I’ve even heard of some people being told they can eat McDonald’s, and/or Monster Munch to help them put some weight back on!
Fortunately, not all doctors are like this anymore but unfortunately, even when they do appreciate the importance of food, most are horrendously unqualified to be able to provide much decent diet advice.
In fact, I’ve been told that in all the many, many years that a doctor trains for, there are less than 2 days focused on nutrition.
Here’s what we KNOW these days about chronic health problems such as IBD…
It is not down to just genetics.
(if it was why are chronic health problems increasing at such crazy rates?!).

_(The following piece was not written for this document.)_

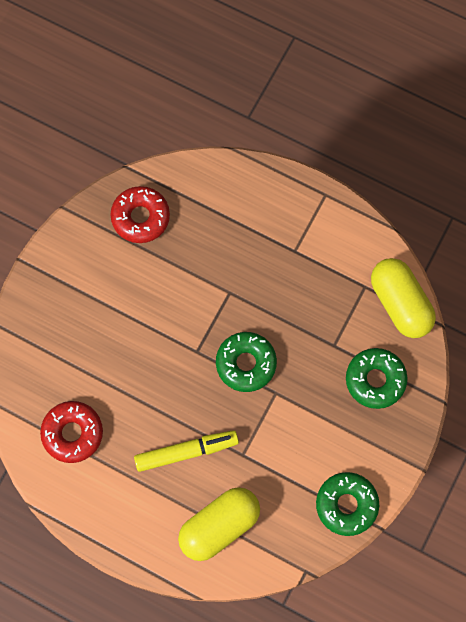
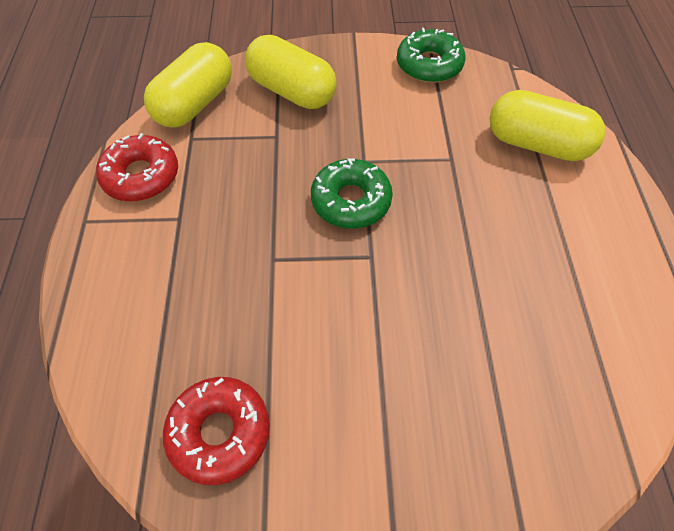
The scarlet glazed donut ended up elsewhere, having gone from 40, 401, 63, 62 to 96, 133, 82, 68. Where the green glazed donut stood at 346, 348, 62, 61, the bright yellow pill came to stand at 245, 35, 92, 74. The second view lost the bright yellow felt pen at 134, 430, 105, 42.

In fact, it’s been shown that its more down to how our genes interact with our environment (which includes diet, lifestyle, toxins, stressors, infections, etc).
Diet isn’t the ONLY factor, but it is a factor.
For example, if someone eats foods they are sensitive or intolerant to, then that can trigger an inflammatory response in the body and worsen symptoms.
Certain foods are also shown to be a contributor towards “Leaky Gut” – which exists in everyone with an autoimmune condition and again leads to many symptoms.
Finally, the one major complaint of many people with IBD is constant fatigue.
One cause of this fatigue is severe nutrient deficiencies, and so resolving those with the help of diet is extremely important.
Now many people might be thinking this all makes sense have never noticed that the foods they eat change their symptoms all that much (and certainly not consistently).
In fact, the client that I mentioned above initially told me that she didn’t think food affected her because she’d been keeping a food diary for a while and had never been able to notice any patterns.
However, working out food sensitivities alone is very difficult as foods can cause a reaction often up to 3 days AFTER they have been eaten it (it’s rarely immediate).
I’ve helped hundreds of people with Crohn’s and Ulcerative Colitis now to transform their health and while diet is FAR from being the only thing that we needed to consider, it has always played some part.